§ **Selection**
* * *

It’s not a ‘hole’ in space, it’s essentially a super massive star who’s gravity is now so strong that not even light (photons) can escape it. There is a feature called the Event Horizon, which is effectively a boundary of the black hole. If you cross the boundary, theres no coming back, it’s a one way ticket straight into the black hole.
So basically it’s a 3 dimensional object, just like a star or a planet, but it now has so much mass that it appears as a black hole in space. We can actually see light being bent around black holes because their gravity is so strong.
Black holes are usually what is left at the end of a stars life when the nuclear fusion process runs out of elements to condense into heavier ones releasing energy. Right now its converting hydrogen into helium, then once the helium exhausted it will convert helium into the next heavier element (lithium or something I think?). And it keeps going until iron, where iron cant be converted into a new element AND release energy, it actually consumes more energy to convert. Once this happens, gravity overcomes the the force of the star. In sufficiently massive stars, they will end up collapsing into a black hole.
Typing this as I’m sitting waiting to pick up a friend so no doubt this answer is riddled with problems but I hope I’ve at least hit some points correctly and can give you a better understanding. Check out Kurzgesagt on YouTube, I think they have some neat videos explaining black holes and other massive objects like neutron stars. Happy learning 🥳
Rule 1: there’s no stopping gravity.
Only the biggest stars form black holes, since they are the only ones with enough gravity.
While the star is “alive”, there’s a continuous fusion bomb at the centre, blasting material outwards. When the fuel stops balancing gravity, what does gravity do?

* * *

§ **Annotated element entries**
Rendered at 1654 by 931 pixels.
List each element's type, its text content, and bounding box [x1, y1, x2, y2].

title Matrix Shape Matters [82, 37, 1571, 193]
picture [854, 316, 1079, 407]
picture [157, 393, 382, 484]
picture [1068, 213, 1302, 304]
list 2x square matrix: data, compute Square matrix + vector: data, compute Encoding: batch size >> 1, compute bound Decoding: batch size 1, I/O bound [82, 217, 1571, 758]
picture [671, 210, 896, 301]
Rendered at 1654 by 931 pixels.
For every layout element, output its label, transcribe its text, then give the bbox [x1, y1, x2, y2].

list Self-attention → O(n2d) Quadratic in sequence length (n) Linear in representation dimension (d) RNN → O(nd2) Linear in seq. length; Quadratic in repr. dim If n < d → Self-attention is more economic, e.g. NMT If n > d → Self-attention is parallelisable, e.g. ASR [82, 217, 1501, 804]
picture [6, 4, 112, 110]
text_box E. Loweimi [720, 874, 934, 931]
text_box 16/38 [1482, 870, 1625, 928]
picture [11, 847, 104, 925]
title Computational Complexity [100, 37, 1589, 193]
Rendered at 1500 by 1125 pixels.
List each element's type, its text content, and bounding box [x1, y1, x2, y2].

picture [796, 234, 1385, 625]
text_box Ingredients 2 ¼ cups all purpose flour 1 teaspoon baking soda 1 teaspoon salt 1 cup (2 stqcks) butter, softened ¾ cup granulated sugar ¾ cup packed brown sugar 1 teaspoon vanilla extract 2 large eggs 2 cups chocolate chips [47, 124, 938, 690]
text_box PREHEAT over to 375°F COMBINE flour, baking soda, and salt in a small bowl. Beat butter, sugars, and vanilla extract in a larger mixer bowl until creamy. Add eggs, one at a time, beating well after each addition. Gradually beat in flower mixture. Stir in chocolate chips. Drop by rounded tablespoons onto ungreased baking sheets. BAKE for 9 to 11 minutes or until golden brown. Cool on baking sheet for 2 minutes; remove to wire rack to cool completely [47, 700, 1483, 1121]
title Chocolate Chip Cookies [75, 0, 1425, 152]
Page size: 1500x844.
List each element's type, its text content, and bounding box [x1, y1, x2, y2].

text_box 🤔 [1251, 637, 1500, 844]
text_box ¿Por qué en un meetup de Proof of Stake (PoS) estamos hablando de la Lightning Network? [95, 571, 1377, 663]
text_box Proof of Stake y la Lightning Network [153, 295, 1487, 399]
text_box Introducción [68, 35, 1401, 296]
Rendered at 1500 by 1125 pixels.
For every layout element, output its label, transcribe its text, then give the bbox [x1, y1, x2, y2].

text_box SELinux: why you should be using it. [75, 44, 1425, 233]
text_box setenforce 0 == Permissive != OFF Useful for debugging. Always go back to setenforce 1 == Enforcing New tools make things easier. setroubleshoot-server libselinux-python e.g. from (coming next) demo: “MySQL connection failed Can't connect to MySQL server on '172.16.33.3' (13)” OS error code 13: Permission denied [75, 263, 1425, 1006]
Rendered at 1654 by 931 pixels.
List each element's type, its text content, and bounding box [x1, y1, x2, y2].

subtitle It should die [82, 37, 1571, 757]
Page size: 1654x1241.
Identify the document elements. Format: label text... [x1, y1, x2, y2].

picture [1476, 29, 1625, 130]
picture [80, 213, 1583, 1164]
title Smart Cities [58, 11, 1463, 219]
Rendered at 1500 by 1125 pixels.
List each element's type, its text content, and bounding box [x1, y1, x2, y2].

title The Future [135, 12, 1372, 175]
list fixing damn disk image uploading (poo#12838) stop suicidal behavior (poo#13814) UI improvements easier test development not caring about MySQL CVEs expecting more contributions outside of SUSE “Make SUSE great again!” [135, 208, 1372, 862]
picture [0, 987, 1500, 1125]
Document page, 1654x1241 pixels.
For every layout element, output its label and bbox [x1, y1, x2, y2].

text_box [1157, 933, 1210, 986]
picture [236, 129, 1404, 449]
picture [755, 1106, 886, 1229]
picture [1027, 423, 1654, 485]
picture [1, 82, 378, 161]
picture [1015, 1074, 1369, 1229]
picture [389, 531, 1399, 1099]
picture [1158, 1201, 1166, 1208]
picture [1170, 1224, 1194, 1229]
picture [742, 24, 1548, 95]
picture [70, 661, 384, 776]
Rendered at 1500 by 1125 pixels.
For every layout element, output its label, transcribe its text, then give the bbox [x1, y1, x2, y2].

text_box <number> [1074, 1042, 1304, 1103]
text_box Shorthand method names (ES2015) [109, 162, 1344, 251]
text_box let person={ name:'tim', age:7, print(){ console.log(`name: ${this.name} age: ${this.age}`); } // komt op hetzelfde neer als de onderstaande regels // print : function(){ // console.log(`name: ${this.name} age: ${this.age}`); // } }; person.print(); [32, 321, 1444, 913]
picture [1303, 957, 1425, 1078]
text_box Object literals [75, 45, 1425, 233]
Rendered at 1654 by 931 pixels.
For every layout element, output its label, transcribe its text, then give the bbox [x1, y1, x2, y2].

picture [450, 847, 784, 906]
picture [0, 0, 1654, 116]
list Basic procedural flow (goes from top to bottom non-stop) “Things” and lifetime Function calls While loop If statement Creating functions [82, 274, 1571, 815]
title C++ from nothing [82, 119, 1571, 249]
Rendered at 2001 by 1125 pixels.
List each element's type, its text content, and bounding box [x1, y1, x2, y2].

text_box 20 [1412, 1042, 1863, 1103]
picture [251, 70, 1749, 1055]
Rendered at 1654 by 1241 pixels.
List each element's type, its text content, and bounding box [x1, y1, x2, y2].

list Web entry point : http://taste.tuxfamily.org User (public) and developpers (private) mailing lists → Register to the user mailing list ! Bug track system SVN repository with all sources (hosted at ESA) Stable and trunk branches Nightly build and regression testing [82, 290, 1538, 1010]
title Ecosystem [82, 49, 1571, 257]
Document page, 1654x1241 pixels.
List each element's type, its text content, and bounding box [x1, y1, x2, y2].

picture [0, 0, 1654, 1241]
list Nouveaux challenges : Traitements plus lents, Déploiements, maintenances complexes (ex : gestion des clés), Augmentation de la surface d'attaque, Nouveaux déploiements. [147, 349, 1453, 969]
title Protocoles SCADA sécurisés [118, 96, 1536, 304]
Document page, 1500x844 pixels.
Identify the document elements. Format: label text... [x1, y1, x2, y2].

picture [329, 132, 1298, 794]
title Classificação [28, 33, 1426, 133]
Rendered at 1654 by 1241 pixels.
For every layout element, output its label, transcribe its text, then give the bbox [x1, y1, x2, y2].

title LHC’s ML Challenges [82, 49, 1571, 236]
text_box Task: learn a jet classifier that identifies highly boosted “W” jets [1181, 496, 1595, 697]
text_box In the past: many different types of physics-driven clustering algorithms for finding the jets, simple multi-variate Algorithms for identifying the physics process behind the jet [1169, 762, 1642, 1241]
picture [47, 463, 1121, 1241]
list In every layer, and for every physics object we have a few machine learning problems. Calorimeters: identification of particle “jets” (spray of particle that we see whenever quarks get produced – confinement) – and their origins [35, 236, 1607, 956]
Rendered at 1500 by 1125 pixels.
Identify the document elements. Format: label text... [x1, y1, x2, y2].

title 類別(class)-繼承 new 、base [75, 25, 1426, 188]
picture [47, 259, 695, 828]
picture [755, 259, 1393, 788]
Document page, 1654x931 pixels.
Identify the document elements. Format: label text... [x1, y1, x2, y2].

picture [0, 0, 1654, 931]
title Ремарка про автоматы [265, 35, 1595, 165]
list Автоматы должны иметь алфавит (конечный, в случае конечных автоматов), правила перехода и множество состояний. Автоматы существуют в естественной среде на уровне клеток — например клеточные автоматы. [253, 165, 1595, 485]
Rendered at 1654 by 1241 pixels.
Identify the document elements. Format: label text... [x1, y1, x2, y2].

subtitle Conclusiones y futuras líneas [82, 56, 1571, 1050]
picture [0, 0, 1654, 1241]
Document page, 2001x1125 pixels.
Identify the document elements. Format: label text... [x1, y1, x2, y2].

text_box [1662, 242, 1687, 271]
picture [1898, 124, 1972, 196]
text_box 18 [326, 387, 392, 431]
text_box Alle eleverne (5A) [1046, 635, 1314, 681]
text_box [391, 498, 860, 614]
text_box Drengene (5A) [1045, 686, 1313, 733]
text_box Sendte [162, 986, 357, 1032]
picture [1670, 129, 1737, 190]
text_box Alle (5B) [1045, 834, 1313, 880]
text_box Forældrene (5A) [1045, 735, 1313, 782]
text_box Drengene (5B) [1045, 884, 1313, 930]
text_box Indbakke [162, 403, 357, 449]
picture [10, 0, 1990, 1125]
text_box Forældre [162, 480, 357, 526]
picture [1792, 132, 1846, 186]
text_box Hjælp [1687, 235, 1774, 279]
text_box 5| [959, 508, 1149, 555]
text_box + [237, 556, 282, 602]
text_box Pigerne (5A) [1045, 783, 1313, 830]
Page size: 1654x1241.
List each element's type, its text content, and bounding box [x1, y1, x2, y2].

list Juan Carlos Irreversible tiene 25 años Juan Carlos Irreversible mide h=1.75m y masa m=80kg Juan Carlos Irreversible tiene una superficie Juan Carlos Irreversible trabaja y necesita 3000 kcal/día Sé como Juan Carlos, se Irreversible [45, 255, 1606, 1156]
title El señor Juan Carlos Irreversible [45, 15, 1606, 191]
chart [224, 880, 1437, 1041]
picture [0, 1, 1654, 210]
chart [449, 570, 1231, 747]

* * *

§ **The exercise**
Using the black hole explanation, answer each question on its own line, numbered the same way:
1. What feature is described as effectively a boundary of the black hole?
2. What can we see being bent around black holes?
3. Which stars form black holes?
The records were drawn from a different source than the black hole explanation.

§ **Solution for this problem**
1. The Event Horizon
2. Light
3. Only the biggest stars